| Exercise |
Transcribe every line of the material below without changing a character, keeping the original order. Leave out the picture markers.

| Data |
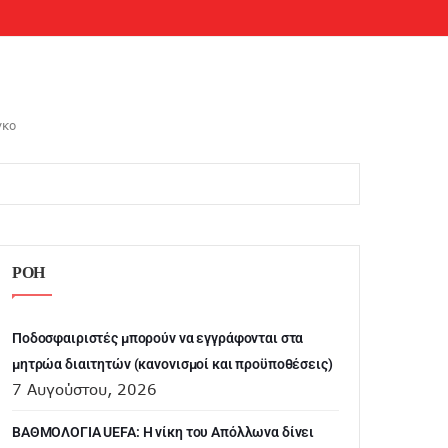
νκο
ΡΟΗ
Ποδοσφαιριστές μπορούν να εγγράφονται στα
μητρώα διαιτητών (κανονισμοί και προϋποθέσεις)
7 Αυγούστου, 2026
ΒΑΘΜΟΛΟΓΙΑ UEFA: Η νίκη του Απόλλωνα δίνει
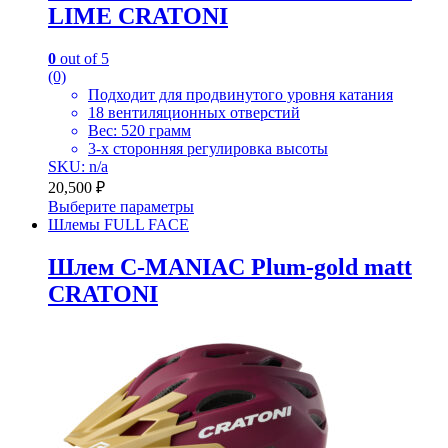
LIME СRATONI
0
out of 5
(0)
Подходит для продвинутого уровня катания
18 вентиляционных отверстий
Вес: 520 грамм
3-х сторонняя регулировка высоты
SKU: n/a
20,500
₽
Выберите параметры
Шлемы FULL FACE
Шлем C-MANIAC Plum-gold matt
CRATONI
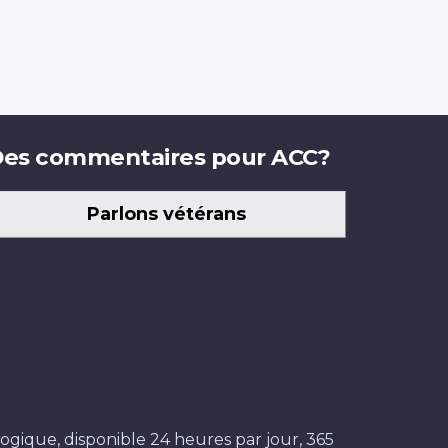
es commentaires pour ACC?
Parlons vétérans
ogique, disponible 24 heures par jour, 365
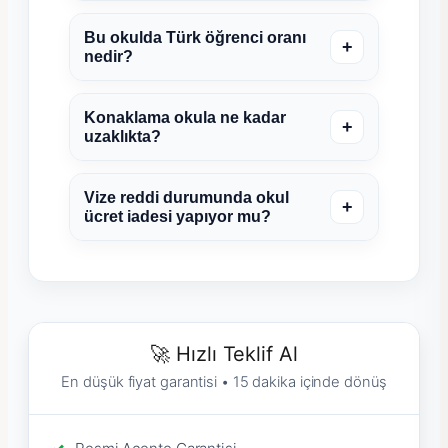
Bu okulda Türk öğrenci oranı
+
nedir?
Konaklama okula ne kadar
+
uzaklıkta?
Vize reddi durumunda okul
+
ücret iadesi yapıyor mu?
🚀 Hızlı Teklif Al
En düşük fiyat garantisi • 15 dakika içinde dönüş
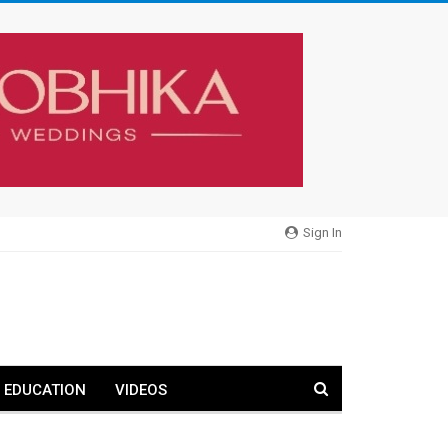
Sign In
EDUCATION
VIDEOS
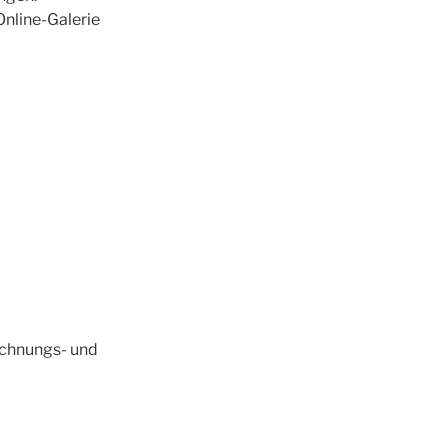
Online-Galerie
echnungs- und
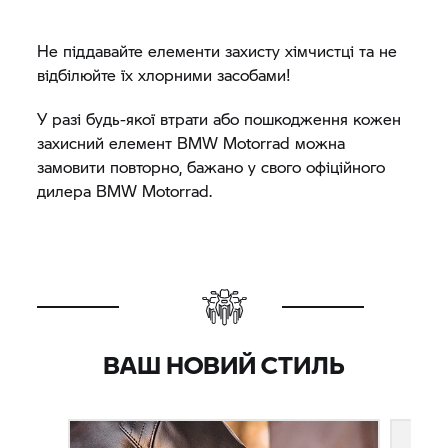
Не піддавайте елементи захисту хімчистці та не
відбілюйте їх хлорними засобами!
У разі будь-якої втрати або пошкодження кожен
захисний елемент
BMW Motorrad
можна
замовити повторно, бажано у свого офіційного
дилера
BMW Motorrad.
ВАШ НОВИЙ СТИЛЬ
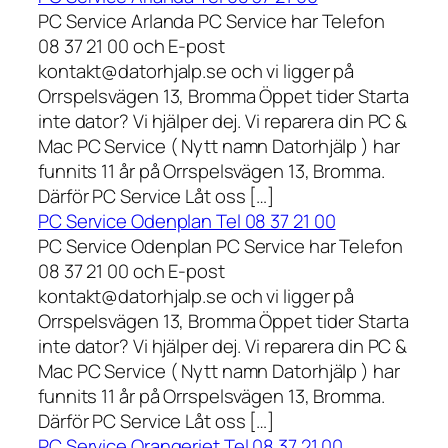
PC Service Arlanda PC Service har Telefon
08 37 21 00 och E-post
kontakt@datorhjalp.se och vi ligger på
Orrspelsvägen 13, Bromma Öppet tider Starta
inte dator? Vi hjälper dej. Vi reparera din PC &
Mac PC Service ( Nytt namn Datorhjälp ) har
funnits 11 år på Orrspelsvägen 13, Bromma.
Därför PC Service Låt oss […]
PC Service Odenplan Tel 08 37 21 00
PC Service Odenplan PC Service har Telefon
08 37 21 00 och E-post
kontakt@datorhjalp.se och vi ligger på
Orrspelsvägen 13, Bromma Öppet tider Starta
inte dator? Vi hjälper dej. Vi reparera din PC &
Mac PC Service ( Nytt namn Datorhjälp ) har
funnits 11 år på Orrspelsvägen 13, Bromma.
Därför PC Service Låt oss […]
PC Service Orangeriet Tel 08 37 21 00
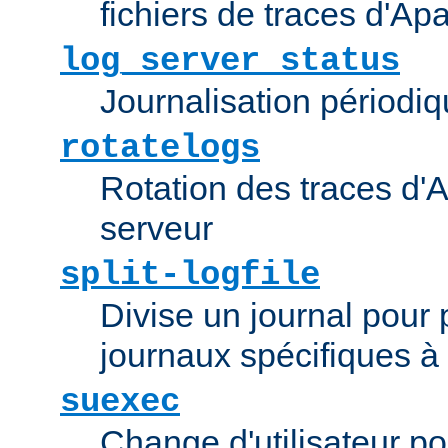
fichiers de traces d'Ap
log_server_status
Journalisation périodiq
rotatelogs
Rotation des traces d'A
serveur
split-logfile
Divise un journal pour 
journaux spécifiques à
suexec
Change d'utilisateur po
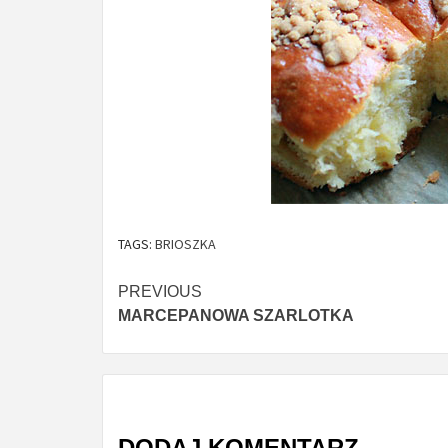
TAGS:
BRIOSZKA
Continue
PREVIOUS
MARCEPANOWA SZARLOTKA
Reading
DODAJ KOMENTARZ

| Answer space |
νκο
ΡΟΗ
Ποδοσφαιριστές μπορούν να εγγράφονται στα
μητρώα διαιτητών (κανονισμοί και προϋποθέσεις)
7 Αυγούστου, 2026
ΒΑΘΜΟΛΟΓΙΑ UEFA: Η νίκη του Απόλλωνα δίνει
LIME СRATONI
0
out of 5
(0)
Подходит для продвинутого уровня катания
18 вентиляционных отверстий
Вес: 520 грамм
3-х сторонняя регулировка высоты
SKU: n/a
20,500
₽
Выберите параметры
Шлемы FULL FACE
Шлем C-MANIAC Plum-gold matt
CRATONI
es commentaires pour ACC?
Parlons vétérans
ogique, disponible 24 heures par jour, 365
Bu okulda Türk öğrenci oranı
+
nedir?
Konaklama okula ne kadar
+
uzaklıkta?
Vize reddi durumunda okul
+
ücret iadesi yapıyor mu?
🚀 Hızlı Teklif Al
En düşük fiyat garantisi • 15 dakika içinde dönüş
Sign In
EDUCATION
VIDEOS
Online-Galerie
echnungs- und
Не піддавайте елементи захисту хімчистці та не
відбілюйте їх хлорними засобами!
У разі будь-якої втрати або пошкодження кожен
захисний елемент
BMW Motorrad
можна
замовити повторно, бажано у свого офіційного
дилера
BMW Motorrad.
ВАШ НОВИЙ СТИЛЬ
PC Service Arlanda PC Service har Telefon
08 37 21 00 och E-post
kontakt@datorhjalp.se och vi ligger på
Orrspelsvägen 13, Bromma Öppet tider Starta
inte dator? Vi hjälper dej. Vi reparera din PC &
Mac PC Service ( Nytt namn Datorhjälp ) har
funnits 11 år på Orrspelsvägen 13, Bromma.
Därför PC Service Låt oss […]
PC Service Odenplan Tel 08 37 21 00
PC Service Odenplan PC Service har Telefon
08 37 21 00 och E-post
kontakt@datorhjalp.se och vi ligger på
Orrspelsvägen 13, Bromma Öppet tider Starta
inte dator? Vi hjälper dej. Vi reparera din PC &
Mac PC Service ( Nytt namn Datorhjälp ) har
funnits 11 år på Orrspelsvägen 13, Bromma.
Därför PC Service Låt oss […]
PC Service Orangeriet Tel 08 37 21 00
fichiers de traces d'Ap
log_server_status
Journalisation périodiq
rotatelogs
Rotation des traces d'A
serveur
split-logfile
Divise un journal pour 
journaux spécifiques à
suexec
Change d'utilisateur po
TAGS:
BRIOSZKA
Continue
PREVIOUS
MARCEPANOWA SZARLOTKA
Reading
DODAJ KOMENTARZ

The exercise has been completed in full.